= Prometaphase =

Second stage of mitosis and meiosis

Diagram of prometaphase

Prometaphase is the stage of mitosis following prophase and preceding metaphase in eukaryotic somatic cells. In prometaphase, the nuclear membrane breaks apart into numerous "membrane vesicles," and the chromosomes inside form protein structures called kinetochores. Kinetochore microtubules emerging from the centrosomes at the poles (ends) of the spindle reach the chromosomes and attach to the kinetochores, throwing the chromosomes into agitated motion. Other spindle microtubules make contact with microtubules coming from the opposite pole. Forces exerted by protein "motors" associated with spindle microtubules move the chromosomes toward the centre of the cell.

Prometaphase is not always presented as a distinct part of mitosis. In sources that do not use the term, the events described here are instead assigned to late prophase and early metaphase.

==Types of microtubules==
The microtubules are composed of two types, kinetochore microtubules and non-kinetochore microtubules.
- Kinetochore microtubules begin searching for kinetochores to attach to.
- A number of non-kinetochore microtubules or polar microtubules find and interact with corresponding nonkinetochore microtubules from the opposite centrosome to form the mitotic spindle.

==Transition from prometaphase to metaphase==
The role of prometaphase is completed when all of the kinetochore microtubules have attached to their kinetochores, upon which metaphase begins. An unattached kinetochore, and thus a non-aligned chromosome, even when most of the other chromosomes have lined up, will trigger the spindle checkpoint signal.
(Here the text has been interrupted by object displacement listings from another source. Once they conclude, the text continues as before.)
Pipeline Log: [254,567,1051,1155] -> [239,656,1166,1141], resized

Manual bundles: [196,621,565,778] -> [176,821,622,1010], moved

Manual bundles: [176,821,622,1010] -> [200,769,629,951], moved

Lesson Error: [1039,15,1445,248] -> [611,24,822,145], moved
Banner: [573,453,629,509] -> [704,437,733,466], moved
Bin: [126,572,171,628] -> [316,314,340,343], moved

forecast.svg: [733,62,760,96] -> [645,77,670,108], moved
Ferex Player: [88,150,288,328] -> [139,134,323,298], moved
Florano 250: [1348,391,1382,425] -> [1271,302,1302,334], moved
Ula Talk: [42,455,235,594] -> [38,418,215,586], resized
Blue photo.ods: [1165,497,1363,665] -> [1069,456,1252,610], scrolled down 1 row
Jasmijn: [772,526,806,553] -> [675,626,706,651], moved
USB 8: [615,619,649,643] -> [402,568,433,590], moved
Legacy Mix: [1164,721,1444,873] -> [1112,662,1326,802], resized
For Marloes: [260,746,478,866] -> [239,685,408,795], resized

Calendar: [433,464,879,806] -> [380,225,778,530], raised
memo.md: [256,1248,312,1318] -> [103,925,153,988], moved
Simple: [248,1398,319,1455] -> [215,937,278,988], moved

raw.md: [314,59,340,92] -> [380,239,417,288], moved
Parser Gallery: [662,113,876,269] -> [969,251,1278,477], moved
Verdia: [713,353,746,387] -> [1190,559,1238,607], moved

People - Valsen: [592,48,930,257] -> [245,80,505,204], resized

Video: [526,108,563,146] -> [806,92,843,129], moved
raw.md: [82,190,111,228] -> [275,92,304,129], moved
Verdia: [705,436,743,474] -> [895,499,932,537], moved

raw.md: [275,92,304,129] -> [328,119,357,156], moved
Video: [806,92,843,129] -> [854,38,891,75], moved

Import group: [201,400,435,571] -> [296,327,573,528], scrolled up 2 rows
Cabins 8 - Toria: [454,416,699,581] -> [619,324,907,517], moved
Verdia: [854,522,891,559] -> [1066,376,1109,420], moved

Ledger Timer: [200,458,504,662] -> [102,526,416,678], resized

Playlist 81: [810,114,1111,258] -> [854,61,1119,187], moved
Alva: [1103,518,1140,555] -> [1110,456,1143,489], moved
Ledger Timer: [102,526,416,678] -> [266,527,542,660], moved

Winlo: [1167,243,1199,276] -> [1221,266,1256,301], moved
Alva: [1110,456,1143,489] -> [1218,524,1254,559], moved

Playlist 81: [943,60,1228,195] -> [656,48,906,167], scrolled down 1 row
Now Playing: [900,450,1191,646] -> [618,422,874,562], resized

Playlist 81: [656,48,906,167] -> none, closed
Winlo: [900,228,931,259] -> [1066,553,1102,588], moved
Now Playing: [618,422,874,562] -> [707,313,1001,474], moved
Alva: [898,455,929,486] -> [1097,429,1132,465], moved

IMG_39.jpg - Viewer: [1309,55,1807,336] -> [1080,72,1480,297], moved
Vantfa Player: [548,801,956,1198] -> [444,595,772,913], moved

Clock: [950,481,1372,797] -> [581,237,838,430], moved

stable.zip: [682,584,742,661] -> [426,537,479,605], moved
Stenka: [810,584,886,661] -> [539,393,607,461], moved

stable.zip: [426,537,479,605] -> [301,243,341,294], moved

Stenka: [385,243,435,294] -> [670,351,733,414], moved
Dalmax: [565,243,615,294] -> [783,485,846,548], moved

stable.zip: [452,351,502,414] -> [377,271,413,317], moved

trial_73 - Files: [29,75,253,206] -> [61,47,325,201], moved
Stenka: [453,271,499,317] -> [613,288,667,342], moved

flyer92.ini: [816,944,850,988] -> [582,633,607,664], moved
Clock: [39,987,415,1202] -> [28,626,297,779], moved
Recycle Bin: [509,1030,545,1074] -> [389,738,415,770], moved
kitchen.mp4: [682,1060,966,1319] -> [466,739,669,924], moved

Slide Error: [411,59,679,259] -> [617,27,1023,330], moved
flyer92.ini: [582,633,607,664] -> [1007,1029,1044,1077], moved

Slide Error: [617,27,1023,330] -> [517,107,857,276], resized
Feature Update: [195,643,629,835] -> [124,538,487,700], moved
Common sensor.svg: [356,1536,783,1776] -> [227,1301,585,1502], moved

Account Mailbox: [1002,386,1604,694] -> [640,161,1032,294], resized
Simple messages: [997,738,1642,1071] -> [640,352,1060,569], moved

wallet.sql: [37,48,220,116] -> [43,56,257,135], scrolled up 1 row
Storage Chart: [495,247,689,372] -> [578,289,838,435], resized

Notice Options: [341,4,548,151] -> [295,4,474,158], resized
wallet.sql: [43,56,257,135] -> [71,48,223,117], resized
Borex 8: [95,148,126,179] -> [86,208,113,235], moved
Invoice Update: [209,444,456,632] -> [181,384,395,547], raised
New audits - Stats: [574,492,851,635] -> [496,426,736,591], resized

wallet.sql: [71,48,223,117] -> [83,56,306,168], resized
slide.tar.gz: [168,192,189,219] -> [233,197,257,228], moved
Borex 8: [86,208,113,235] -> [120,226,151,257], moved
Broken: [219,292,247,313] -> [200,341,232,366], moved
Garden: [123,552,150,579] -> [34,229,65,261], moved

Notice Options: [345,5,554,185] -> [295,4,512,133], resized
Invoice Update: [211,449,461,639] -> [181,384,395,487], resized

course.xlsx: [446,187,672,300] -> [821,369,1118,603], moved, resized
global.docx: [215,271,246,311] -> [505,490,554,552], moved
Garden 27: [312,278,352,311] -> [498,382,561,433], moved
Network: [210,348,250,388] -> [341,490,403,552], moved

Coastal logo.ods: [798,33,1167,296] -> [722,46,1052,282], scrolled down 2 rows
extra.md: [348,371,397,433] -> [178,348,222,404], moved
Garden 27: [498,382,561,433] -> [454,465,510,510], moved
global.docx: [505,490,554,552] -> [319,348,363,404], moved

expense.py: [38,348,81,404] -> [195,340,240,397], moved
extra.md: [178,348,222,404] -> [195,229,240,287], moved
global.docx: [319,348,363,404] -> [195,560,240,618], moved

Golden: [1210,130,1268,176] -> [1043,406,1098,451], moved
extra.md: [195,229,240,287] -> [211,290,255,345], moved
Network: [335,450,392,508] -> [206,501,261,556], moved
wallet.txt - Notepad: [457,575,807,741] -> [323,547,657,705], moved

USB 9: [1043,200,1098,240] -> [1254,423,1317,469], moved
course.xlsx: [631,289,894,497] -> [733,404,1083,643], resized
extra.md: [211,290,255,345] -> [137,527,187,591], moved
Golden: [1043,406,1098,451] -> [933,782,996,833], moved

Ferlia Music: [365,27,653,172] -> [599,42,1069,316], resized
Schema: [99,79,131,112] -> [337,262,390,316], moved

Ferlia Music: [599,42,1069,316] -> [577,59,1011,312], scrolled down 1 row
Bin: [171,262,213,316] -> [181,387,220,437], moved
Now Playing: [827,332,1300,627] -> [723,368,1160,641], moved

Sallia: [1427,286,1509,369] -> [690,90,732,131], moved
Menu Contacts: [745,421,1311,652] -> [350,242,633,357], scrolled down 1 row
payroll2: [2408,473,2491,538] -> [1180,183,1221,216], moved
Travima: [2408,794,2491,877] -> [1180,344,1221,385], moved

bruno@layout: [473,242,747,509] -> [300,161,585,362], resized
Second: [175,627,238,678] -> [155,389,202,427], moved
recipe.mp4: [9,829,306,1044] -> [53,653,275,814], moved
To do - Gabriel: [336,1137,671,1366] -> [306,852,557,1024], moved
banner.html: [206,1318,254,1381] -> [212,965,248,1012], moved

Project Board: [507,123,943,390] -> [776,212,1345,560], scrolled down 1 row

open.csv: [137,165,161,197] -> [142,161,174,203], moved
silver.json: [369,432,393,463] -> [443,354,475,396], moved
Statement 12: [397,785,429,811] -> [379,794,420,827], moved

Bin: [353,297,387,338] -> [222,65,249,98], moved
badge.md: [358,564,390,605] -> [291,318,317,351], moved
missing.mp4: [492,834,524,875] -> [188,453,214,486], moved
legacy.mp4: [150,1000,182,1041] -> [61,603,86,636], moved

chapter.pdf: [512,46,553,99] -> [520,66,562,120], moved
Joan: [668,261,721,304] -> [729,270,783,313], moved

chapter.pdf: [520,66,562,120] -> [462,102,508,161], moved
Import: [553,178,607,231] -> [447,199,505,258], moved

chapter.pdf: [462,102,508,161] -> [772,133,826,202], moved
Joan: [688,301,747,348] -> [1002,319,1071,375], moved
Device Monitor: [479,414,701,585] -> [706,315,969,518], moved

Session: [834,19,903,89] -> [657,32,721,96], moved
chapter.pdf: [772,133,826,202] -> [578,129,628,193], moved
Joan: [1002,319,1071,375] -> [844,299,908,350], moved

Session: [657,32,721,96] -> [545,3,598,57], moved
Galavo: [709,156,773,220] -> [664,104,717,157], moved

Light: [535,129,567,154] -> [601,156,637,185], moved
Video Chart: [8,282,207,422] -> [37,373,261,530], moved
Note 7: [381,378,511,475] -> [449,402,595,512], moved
This prevents premature progression into anaphase by inhibiting the anaphase-promoting complex until all kinetochores are attached and all the chromosomes aligned.

Early events of metaphase can coincide with the later events of prometaphase, as chromosomes with connected kinetochores will start the events of metaphase individually before other chromosomes with unconnected kinetochores that are still lingering in the events of prometaphase.